Set problem: Put the records from the start through the line containing "locality: Agiabampo.", inclusive, into a two-column CSV with the headers field and value. Give one row per line, put each entry in its own quoted field, and replace any line breaks with spaces.

┌────────

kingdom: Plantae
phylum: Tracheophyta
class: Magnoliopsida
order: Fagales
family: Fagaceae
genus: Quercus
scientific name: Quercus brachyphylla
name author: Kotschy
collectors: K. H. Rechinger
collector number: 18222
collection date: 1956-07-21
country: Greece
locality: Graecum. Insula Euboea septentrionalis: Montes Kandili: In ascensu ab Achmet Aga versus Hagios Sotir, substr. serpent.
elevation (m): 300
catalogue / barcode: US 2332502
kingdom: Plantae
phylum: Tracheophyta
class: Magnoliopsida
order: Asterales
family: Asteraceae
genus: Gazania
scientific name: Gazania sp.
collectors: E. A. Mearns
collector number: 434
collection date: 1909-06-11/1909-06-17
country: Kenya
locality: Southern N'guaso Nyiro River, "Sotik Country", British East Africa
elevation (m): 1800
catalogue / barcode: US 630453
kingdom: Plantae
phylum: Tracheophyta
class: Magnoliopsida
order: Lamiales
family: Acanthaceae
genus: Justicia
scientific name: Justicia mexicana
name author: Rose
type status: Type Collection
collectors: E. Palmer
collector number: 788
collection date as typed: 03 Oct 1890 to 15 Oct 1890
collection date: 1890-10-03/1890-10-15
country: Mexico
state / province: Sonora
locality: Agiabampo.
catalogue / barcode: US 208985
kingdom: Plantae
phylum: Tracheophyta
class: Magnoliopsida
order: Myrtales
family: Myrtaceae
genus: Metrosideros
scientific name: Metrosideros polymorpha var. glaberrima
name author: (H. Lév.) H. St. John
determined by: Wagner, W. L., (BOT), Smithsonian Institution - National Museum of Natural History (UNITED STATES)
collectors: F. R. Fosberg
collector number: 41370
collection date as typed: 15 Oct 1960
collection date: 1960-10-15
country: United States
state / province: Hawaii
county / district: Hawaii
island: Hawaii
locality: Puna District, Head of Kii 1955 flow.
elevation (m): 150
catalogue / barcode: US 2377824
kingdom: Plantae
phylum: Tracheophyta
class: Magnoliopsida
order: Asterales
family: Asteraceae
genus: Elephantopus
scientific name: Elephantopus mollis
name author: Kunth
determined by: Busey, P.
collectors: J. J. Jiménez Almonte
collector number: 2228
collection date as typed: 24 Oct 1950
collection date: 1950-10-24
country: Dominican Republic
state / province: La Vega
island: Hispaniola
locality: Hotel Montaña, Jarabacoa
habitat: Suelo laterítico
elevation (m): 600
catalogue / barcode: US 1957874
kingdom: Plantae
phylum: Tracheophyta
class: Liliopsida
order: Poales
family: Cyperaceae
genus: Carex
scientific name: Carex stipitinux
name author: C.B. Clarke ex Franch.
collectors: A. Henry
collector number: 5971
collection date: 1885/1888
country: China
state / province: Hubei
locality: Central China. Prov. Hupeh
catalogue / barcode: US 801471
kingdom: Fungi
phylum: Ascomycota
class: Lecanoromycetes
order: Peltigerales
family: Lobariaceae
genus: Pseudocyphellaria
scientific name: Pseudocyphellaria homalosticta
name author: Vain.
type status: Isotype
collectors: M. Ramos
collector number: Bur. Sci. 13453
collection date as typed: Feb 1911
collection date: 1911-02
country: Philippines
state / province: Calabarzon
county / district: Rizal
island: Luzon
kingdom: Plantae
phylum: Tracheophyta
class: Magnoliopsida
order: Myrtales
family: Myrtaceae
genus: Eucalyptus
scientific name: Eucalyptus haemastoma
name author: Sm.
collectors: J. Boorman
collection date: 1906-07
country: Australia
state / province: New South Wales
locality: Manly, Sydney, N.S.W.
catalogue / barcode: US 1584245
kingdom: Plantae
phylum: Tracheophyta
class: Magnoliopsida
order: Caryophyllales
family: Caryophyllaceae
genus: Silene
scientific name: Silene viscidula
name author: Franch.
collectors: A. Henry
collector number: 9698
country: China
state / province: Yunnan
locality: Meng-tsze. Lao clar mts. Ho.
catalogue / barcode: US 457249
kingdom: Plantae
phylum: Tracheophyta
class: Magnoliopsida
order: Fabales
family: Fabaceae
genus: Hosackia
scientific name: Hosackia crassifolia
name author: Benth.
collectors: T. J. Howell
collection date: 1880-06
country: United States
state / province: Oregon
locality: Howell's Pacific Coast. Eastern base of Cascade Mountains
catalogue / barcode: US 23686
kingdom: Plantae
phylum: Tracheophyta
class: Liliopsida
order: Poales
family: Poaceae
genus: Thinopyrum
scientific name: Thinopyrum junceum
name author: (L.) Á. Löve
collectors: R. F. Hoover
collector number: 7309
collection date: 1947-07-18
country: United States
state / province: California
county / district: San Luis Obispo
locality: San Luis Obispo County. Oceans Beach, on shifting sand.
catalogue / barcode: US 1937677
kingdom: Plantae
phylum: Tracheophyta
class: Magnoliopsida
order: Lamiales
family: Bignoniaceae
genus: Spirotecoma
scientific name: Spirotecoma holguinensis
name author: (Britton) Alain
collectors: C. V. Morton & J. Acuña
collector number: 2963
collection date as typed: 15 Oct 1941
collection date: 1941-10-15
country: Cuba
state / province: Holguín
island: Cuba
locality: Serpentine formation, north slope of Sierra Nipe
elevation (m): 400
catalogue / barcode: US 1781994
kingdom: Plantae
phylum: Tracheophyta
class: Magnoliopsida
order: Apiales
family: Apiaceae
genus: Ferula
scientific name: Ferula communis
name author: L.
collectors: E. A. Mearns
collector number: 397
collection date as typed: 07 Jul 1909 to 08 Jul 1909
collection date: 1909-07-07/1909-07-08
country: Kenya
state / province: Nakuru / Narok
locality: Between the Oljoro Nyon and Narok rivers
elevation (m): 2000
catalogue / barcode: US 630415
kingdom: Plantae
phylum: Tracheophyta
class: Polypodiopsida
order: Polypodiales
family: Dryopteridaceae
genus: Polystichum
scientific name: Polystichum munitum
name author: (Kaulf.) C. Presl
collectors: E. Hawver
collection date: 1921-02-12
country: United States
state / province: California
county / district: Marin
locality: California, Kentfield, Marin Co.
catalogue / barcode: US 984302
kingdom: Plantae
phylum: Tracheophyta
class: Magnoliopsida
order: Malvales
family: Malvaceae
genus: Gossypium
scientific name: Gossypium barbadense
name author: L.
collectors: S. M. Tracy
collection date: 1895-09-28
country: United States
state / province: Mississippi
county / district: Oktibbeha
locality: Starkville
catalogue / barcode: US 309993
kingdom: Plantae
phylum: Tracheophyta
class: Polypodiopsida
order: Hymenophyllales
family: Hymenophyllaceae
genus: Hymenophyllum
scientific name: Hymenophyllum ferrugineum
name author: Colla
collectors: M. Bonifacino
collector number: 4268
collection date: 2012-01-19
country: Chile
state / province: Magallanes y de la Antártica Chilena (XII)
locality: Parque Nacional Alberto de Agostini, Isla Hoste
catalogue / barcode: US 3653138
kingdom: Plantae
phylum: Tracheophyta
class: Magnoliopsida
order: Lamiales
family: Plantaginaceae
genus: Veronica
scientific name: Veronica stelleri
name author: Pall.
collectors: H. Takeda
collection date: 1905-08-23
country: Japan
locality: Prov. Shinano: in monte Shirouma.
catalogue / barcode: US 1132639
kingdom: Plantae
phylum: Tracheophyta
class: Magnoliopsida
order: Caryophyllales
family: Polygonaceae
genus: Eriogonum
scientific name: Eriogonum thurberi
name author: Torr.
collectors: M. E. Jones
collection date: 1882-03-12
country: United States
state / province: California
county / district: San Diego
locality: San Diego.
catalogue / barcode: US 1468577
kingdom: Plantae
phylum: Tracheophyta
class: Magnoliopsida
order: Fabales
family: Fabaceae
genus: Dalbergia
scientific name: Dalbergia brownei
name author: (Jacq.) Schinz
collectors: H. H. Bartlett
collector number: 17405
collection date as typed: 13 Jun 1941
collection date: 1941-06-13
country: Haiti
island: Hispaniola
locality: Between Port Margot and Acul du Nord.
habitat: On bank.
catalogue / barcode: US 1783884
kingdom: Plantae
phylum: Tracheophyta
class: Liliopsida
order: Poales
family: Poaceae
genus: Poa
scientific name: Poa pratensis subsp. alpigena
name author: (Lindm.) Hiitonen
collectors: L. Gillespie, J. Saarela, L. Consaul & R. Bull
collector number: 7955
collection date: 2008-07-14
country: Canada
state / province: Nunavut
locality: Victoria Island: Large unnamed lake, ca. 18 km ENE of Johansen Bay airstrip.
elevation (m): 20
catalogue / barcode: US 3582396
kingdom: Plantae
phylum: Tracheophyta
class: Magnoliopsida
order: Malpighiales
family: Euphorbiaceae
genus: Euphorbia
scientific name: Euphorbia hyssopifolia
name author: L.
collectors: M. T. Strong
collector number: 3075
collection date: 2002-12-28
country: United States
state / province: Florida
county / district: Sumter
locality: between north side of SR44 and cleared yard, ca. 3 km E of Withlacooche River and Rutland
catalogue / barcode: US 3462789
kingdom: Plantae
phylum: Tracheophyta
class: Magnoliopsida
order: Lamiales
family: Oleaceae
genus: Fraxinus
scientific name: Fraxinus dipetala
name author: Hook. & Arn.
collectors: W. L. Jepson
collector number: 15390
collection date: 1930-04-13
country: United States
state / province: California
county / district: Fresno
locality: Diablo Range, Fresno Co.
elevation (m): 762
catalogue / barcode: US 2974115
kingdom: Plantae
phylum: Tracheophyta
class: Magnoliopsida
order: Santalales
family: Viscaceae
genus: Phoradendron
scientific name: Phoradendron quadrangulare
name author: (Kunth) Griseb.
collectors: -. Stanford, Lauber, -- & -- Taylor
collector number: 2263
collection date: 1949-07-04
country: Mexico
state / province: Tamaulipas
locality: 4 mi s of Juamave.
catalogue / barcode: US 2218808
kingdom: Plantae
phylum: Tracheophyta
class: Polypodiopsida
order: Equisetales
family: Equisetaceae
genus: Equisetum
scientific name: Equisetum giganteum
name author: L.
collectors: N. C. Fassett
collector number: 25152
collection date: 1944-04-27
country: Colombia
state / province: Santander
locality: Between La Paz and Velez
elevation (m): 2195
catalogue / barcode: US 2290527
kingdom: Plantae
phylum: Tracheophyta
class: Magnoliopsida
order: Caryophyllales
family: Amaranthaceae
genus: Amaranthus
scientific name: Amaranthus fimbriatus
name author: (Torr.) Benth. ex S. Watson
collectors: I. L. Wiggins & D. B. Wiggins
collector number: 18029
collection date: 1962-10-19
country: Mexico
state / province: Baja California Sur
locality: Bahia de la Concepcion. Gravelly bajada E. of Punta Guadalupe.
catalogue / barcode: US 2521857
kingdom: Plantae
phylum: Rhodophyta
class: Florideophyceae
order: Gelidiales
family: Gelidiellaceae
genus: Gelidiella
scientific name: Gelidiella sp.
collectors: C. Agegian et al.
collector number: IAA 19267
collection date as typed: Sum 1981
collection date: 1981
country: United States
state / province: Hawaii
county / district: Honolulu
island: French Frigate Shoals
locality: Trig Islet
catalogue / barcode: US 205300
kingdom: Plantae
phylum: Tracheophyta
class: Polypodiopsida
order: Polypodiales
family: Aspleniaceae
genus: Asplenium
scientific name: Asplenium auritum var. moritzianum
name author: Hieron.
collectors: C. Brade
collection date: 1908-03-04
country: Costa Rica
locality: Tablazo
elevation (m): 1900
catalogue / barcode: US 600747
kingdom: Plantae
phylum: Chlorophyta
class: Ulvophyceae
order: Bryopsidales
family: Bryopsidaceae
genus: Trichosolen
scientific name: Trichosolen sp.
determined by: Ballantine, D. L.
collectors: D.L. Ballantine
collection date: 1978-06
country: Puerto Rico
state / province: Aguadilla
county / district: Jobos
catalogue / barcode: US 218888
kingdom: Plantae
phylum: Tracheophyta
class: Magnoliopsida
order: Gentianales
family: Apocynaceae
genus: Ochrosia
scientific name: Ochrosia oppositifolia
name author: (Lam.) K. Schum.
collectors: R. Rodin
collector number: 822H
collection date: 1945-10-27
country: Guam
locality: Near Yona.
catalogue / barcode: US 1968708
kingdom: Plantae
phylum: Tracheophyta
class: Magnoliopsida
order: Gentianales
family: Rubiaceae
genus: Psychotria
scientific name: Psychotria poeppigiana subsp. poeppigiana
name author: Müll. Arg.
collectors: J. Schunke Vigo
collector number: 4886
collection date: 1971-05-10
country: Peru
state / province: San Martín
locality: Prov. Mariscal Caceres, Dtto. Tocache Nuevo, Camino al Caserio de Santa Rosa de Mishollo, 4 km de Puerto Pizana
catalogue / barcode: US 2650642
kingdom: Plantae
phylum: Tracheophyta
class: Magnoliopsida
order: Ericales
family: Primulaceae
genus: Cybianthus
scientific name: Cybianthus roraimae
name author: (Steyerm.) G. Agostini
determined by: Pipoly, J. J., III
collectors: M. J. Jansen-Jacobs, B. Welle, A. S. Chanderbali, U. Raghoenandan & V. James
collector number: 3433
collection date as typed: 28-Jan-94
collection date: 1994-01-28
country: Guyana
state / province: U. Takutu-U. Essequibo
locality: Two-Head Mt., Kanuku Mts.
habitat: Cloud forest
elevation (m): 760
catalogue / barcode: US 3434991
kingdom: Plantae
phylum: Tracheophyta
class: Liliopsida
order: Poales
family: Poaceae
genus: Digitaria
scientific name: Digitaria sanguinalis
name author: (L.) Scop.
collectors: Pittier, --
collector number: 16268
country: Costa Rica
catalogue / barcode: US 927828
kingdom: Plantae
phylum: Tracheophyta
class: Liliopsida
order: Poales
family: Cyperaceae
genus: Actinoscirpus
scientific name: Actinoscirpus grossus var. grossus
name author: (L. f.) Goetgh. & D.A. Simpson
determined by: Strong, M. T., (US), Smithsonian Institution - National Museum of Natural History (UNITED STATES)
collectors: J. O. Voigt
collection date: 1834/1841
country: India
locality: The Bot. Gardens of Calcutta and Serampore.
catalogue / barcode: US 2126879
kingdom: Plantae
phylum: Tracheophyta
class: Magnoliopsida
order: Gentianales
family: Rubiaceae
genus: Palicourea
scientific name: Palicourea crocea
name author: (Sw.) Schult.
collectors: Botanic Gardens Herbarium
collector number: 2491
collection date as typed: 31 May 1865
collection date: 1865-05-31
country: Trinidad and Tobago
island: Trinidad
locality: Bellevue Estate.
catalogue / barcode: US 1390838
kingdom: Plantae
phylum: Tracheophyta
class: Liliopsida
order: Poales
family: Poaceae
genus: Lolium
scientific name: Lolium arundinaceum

└────────

Answer for the task:
field,value
"kingdom:","Plantae"
"phylum:","Tracheophyta"
"class:","Magnoliopsida"
"order:","Fagales"
"family:","Fagaceae"
"genus:","Quercus"
"scientific name:","Quercus brachyphylla"
"name author:","Kotschy"
"collectors:","K. H. Rechinger"
"collector number:","18222"
"collection date:","1956-07-21"
"country:","Greece"
"locality:","Graecum. Insula Euboea septentrionalis: Montes Kandili: In ascensu ab Achmet Aga versus Hagios Sotir, substr. serpent."
"elevation (m):","300"
"catalogue / barcode:","US 2332502"
"kingdom:","Plantae"
"phylum:","Tracheophyta"
"class:","Magnoliopsida"
"order:","Asterales"
"family:","Asteraceae"
"genus:","Gazania"
"scientific name:","Gazania sp."
"collectors:","E. A. Mearns"
"collector number:","434"
"collection date:","1909-06-11/1909-06-17"
"country:","Kenya"
"locality:","Southern N'guaso Nyiro River, ""Sotik Country"", British East Africa"
"elevation (m):","1800"
"catalogue / barcode:","US 630453"
"kingdom:","Plantae"
"phylum:","Tracheophyta"
"class:","Magnoliopsida"
"order:","Lamiales"
"family:","Acanthaceae"
"genus:","Justicia"
"scientific name:","Justicia mexicana"
"name author:","Rose"
"type status:","Type Collection"
"collectors:","E. Palmer"
"collector number:","788"
"collection date as typed:","03 Oct 1890 to 15 Oct 1890"
"collection date:","1890-10-03/1890-10-15"
"country:","Mexico"
"state / province:","Sonora"
"locality:","Agiabampo."